His misguided response to the violence in Charlottesville last year only emboldens those who would harm people of color, but his description of predominately black countries reeks of a person unfit to hold any office, let alone the highest in the land.
Trump signed a proclamation honoring King but seemed to miss the point and meaning of King’s contributions. The day should be spent doing civic or community good. Past presidents frequently spent the day with those in need or with young people planting trees and flowers, as did President Obama. Trump flew to Florida and played golf.
Here in Federal Way, we saw both the current generation of leaders and the future one at a celebration of Dr. King’s life that highlighted the talents of the cultural rainbow that is our community. It brought smiles of recognition to see what contributions, and an appreciation of a diversified community, can bring. As speakers pointed out, Dr. King isn’t a black hero, he is an American hero. One to be honored by all races for preaching ideals of equality, which is a cornerstone in the foundation of our country. But he should also be remembered for leading and speaking out when others chose to remain quiet, even at the cost of his life.
The event was a wonderful opportunity for reflection on past challenges and an acknowledgement we are facing them again. Beneath the surface was the gnawing and angering feeling that our president didn’t comprehend the meaning of the day nor the value our residents bring. Worse, he didn’t seem to care and might prefer they not be here. What a sad and incomplete place we would be without the different histories intertwined with each other in a common community goal that leads to better understanding.
Federal Way Public Schools Superintendent Dr. Tammy Campbell, educator Erin Jones and Federal Way City Councilman Jesse Johnson reminded us what the day was for and why it mattered. Each in their own way made a subtle but clear reference to the national embarrassment caused by Trump’s continued racist tone. However, local pride eventually overwhelmed those in the audience who felt any anger.
In keeping with Dr. King’s message, there was no call for reactive violence or even impeachment, although that idea is becoming more than just a passing thought to many.

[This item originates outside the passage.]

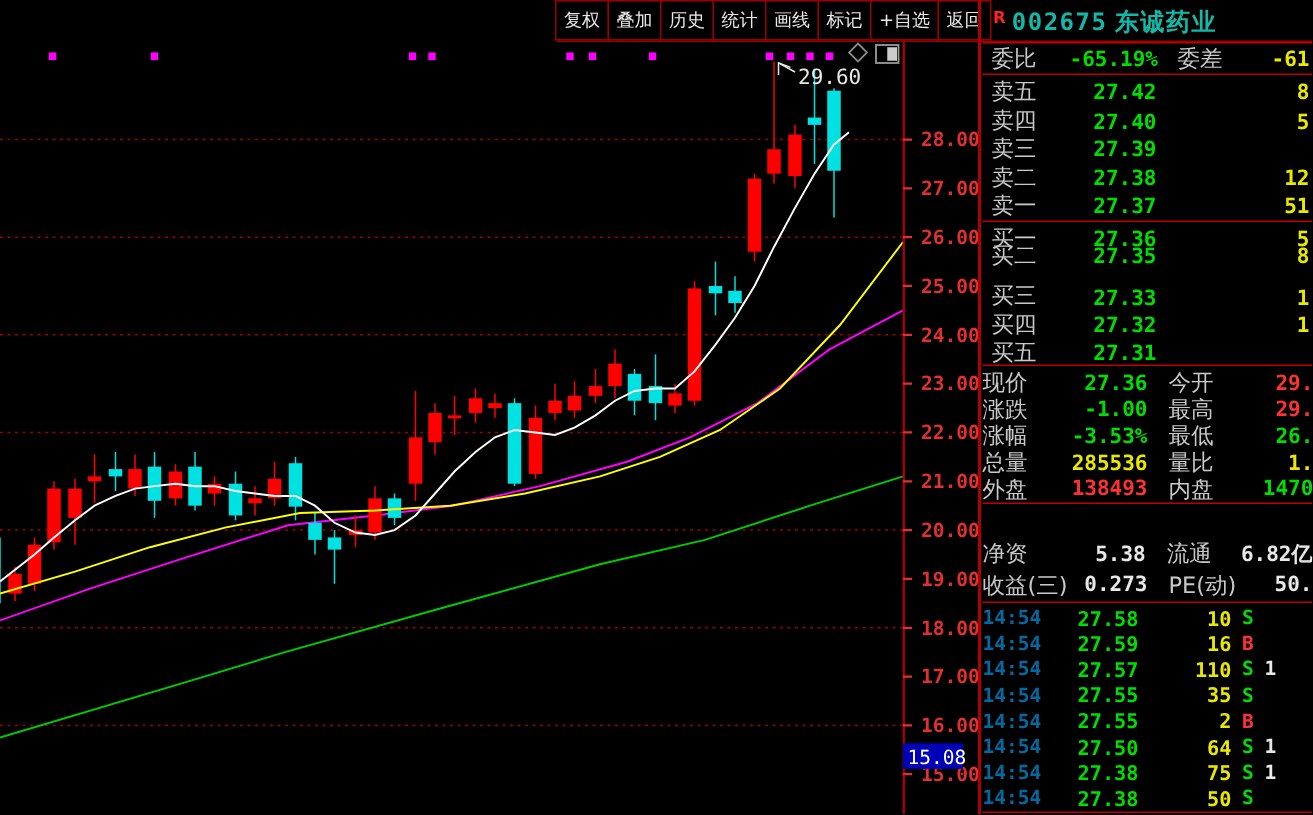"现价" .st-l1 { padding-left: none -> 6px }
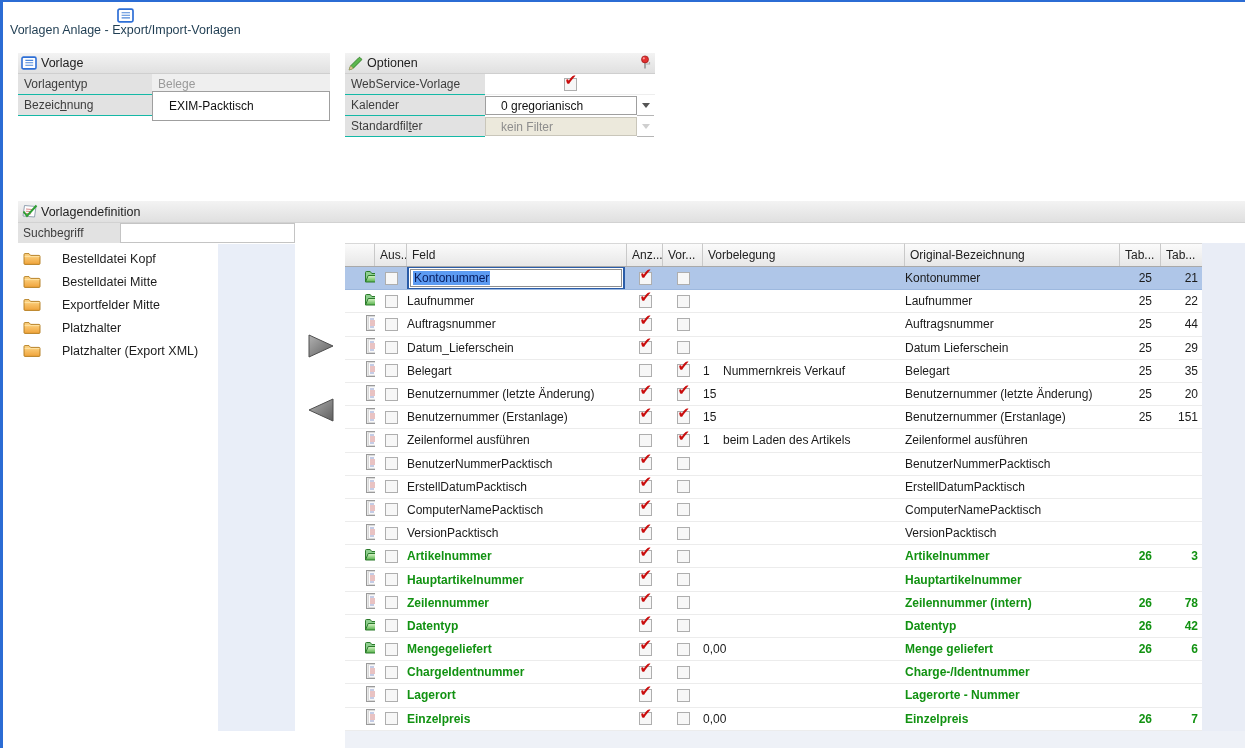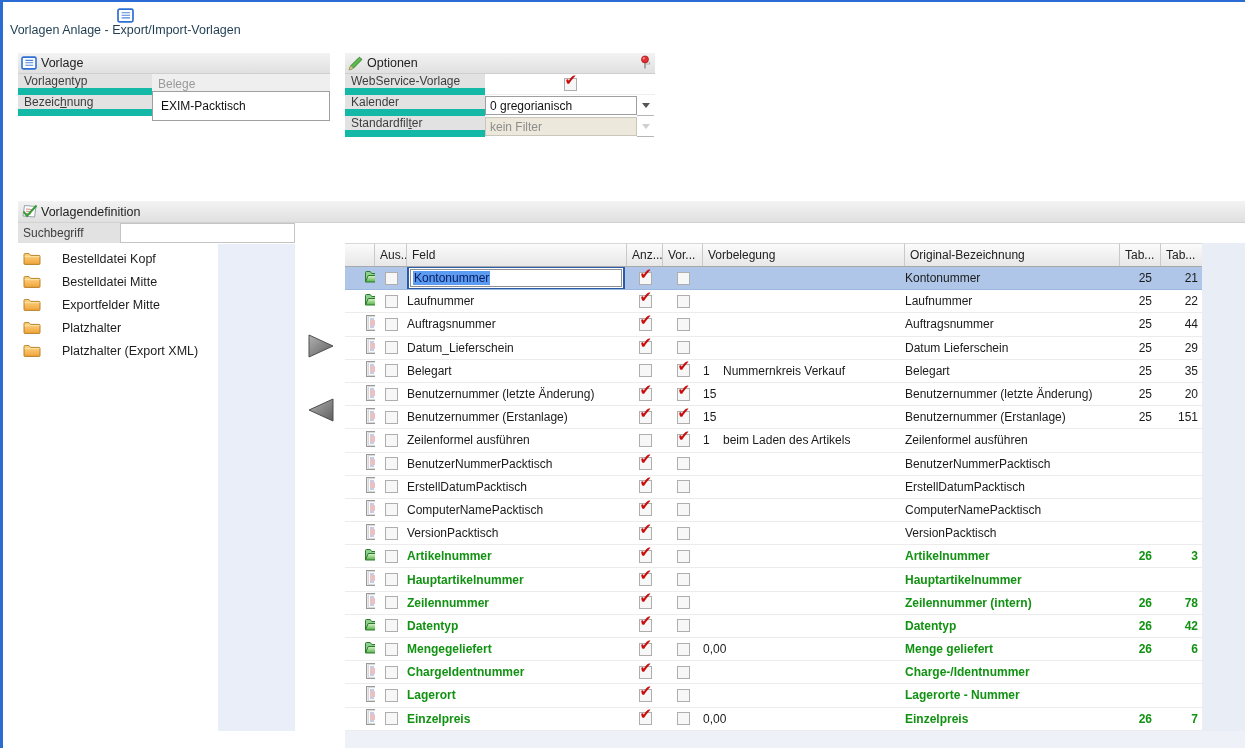"Vorlagentyp" .grp-label { border-bottom: 7px solid #14b8a6 -> 1px solid #14b8a6 }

Growing up in the Northwest, most of us were far removed from the civil rights movement, and the rampant discrimination in the South was hard to comprehend, even though it was here with us in its more subtle ways. Mayor Jim Ferrell provided a history lesson with quotes from King’s letter from the Birmingham jail. Many in attendance have reread those striking words recently. But the time, place and political dynamics in our country demanded more.
There was a call to action by each speaker, most forcefully by new council member Johnson who said, “You cannot simply stand on the sidelines. You must be willing to speak out.”
President Trump dishonored our community last year with his comments on Charlottesville, and City Hall was woefully quiet.
When we congregate for our diversity celebration later this year, the mayor and council should be more forceful in condemning Trump’s actions and behavior. A resolution opposing bigotry and a request to Congress to censure Trump is overdue, and silence is no longer an alternative.
Dr. King was never silent, and our leaders shouldn’t be either. President Trump’s views will never be acceptable here. And it is past time for our leaders to say so.